No. All courses can play a role in our admissions decision, but we’ll only look at your grades in academic Grade 11 (junior level) and Grade 12 (senior level) courses. If you’ve taken a course at the Grade 11 (junior) and Grade 12 (senior) levels, emphasis will be placed on your mark in the Grade 12 (senior level) course.
Will UBC look at more than my grades?
Yes. In addition to grades, UBC will also consider the breadth, rigour, and relevancy of your Grade 11 (junior level) and Grade 12 (senior level) coursework. If you challenge yourself in school by taking more courses – academic or not – it shows that you’re able to handle a large course load. Similarly, it can also be worthwhile to take a non-academic course if it’s related to what you want to study at UBC (e.g., taking Physical Education when applying to Kinesiology).
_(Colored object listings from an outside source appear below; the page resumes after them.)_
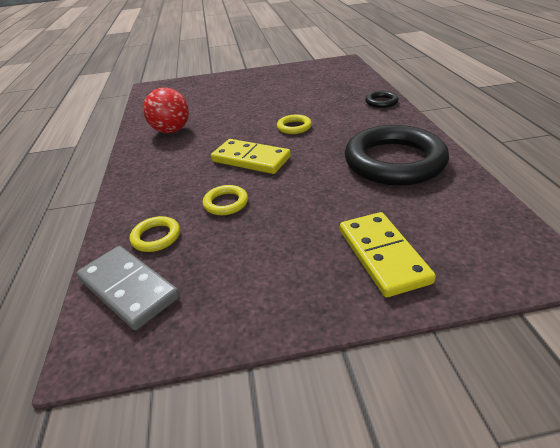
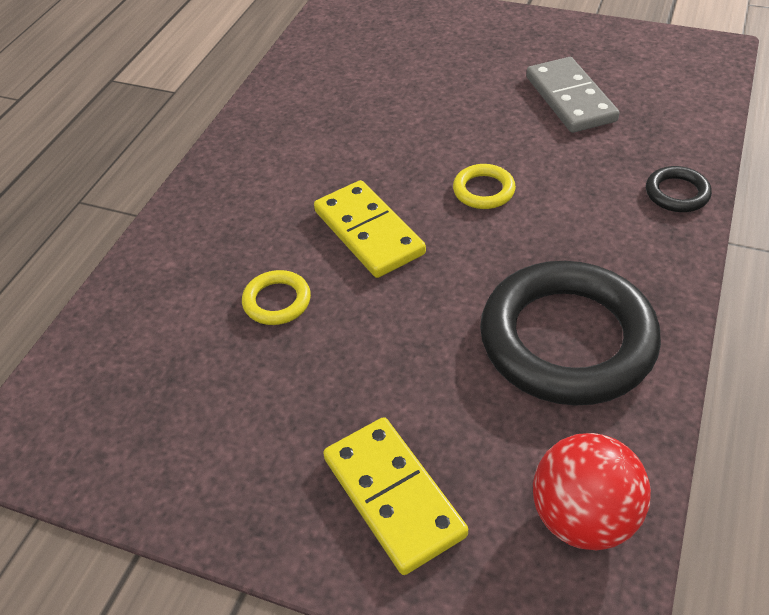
camera: 30 degrees right, 10 degrees up
(128, 289) = (87, 381): grey domino -> grey domino (570, 99)
(156, 237) = (161, 317): yellow ring -> none
(171, 131) = (307, 118): red ball -> red ball (583, 517)
(383, 255) = (394, 496): yellow domino -> yellow domino turned 45 degrees counterclockwise

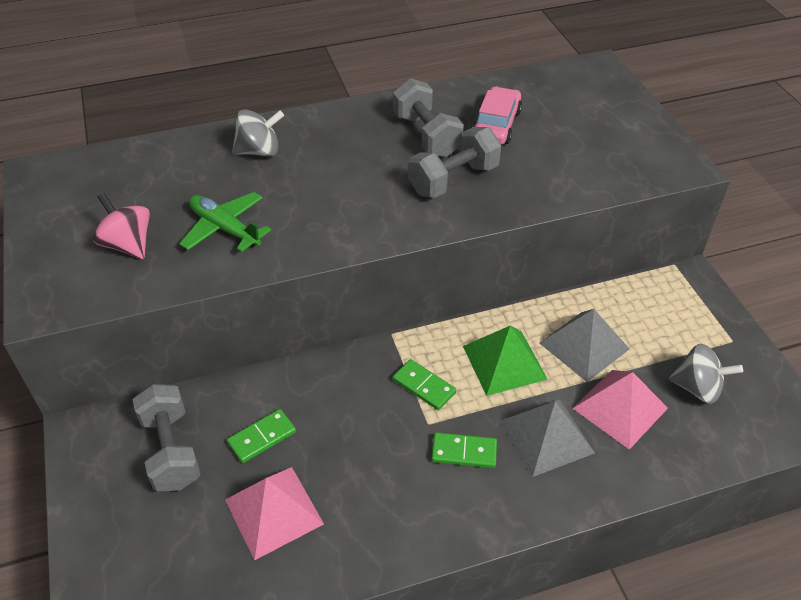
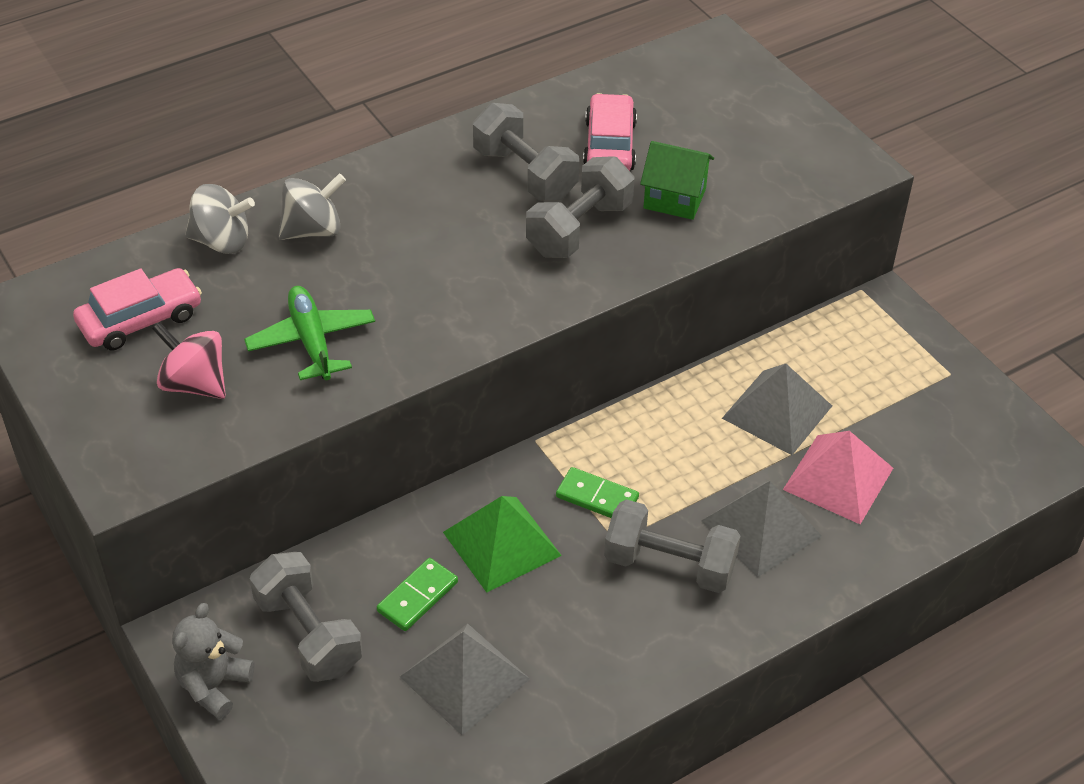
camera: 15 degrees left, 0 degrees up
(87, 476) = (214, 686): none -> grey teddy bear
(112, 193) = (140, 319): none -> pink car
(225, 228) = (311, 341): green plane -> green plane turned 45 degrees clockwise
(274, 511) = (464, 677): pink pyramid -> grey pyramid
(464, 452) = (669, 565): green domino -> grey dumbbell
(504, 362) = (686, 450): green pyramid -> green pyramid (501, 543)
(533, 169) = (674, 198): none -> green house
(697, 388) = (922, 438): grey spinning top -> grey spinning top (222, 241)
I’d like to take more and/or more rigorous courses, but I can’t. Will I be penalized?
No. We understand that it isn’t always possible. Maybe you have family or work commitments, like caring for a younger sibling or working a part-time job to fund your education. Or maybe you live in a small community and your high school doesn’t offer Calculus, Advanced Placement (AP), or International Baccalaureate (IB) courses. Be sure to explain your circumstances in your application. We’ll review each situation on a case-by-case basis.
Will UBC be publishing the average marks required for each degree?
No. A holistic admissions process means that many different factors – not just grades – will be considered when making an admissions decision.
So what’s better: getting high grades, taking more courses, taking more challenging courses, or taking more courses related to what I want to study at UBC?
All of the above – in addition to a strong Personal Profile – can be useful. Many students will still gain admission to UBC based primarily on their marks in academic courses, but getting the highest grades in the fewest number of required classes is no longer the only way to show that you’re ready to study here. Demonstrating breadth, rigour, and relevancy in your coursework is not a requirement for admission, but it certainly can help.